The occurrence of allergic disorders has increased during past decades, coinciding with reduced rates of many childhood infections and increasing use of vaccinations, Helen Rosenlund, at the Karolinska Institute in Stockholm, and colleagues note in the medical journal Pediatrics.

However, previous studies looking for any link between allergies, measles infection, and measles vaccination have produced positive, negative and neutral results.

In the PARSIFAL study, researchers focused on children brought up in a farming and "anthroposophic" lifestyle. They explain that an anthroposophic lifestyle typically makes less use of antibiotics, medication to treat fevers, and vaccinations; it also involves high consumption of "biodynamic" foods.
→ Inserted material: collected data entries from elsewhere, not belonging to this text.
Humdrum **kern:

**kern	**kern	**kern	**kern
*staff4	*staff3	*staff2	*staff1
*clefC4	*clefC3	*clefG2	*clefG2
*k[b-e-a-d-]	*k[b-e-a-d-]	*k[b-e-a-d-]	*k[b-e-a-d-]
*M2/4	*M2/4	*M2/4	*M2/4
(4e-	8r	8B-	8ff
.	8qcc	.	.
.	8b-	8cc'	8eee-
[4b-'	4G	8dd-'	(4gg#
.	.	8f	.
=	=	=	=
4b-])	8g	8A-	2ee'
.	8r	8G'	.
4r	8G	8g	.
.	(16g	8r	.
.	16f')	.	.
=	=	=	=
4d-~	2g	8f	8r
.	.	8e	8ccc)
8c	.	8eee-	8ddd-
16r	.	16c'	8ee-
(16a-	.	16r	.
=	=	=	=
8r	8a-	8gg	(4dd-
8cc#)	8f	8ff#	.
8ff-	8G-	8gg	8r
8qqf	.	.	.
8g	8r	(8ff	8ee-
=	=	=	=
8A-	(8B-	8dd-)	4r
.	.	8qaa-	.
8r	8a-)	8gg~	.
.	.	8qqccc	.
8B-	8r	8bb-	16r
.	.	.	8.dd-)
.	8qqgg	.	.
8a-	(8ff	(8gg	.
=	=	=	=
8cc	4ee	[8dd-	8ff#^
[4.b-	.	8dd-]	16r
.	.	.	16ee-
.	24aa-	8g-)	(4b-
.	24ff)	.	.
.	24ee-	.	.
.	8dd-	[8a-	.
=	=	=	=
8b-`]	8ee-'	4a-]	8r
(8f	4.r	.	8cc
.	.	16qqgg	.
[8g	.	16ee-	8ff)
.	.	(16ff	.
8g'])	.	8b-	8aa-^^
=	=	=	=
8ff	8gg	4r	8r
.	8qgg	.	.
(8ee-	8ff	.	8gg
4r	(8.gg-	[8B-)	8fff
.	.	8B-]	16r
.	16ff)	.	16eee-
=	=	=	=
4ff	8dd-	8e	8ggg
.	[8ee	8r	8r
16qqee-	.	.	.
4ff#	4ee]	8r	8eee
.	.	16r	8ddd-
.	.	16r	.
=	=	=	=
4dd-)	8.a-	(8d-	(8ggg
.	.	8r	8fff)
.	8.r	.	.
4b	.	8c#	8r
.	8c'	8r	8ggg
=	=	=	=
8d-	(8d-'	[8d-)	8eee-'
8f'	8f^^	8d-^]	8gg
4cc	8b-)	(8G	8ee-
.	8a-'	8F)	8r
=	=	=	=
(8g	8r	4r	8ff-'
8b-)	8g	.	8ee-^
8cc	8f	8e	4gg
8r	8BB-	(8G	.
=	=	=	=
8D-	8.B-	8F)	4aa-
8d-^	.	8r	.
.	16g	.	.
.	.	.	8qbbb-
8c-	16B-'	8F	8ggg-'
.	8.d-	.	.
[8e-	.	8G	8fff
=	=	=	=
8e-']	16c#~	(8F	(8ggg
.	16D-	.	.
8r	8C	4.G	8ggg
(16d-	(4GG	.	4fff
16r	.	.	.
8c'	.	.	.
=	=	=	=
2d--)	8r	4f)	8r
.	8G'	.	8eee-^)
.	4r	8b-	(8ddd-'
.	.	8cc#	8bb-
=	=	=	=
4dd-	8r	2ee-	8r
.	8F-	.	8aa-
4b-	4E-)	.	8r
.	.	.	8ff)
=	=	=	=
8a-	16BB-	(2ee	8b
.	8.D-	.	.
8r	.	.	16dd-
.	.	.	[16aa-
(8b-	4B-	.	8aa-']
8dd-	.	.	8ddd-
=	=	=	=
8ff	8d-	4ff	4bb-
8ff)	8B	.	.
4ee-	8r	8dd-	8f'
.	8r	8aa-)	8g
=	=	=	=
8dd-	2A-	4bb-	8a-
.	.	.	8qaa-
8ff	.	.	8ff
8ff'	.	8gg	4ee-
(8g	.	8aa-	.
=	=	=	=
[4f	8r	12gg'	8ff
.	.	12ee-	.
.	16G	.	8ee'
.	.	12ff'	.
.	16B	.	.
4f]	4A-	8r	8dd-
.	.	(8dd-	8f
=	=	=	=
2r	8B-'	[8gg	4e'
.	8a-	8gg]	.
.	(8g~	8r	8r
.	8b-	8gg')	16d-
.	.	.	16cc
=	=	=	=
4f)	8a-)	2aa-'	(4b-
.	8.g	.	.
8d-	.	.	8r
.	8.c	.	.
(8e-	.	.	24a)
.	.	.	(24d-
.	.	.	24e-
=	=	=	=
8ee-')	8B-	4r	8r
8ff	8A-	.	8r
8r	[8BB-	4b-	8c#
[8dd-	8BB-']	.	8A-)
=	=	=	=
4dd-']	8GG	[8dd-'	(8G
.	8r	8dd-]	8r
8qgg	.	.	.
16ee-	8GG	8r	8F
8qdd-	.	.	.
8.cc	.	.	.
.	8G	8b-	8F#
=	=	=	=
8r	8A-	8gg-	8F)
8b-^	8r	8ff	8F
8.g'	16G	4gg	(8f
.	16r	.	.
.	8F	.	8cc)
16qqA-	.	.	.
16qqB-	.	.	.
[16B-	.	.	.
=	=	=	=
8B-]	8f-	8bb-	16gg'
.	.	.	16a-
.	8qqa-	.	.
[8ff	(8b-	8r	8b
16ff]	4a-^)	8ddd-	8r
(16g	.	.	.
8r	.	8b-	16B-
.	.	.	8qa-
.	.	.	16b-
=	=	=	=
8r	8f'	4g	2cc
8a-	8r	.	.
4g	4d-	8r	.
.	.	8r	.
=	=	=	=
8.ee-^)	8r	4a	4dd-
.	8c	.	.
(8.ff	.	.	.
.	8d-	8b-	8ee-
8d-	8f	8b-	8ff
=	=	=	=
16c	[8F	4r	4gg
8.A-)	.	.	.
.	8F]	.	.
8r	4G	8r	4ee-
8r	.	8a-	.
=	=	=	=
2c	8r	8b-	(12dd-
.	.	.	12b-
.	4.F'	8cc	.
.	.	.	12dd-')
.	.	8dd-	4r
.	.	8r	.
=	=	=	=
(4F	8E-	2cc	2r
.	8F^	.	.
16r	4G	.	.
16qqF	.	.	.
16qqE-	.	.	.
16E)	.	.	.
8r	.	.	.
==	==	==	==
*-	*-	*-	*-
The study included 12,540 children 5 to 13 years of age. According to the investigators, questionnaire responses indicated that 73 percent of children were vaccinated against measles, 20 percent had been infected with measles (including 11 percent of vaccinated children), and 14 percent had been neither vaccinated nor naturally infected.

Among the children who never had measles infection, those who had been vaccinated were more likely to have nasal allergies, Rosenlund's group observed.

Further analysis showed that allergies were less likely in children who had had a bout of measles, but not in those who had been vaccinated against measles.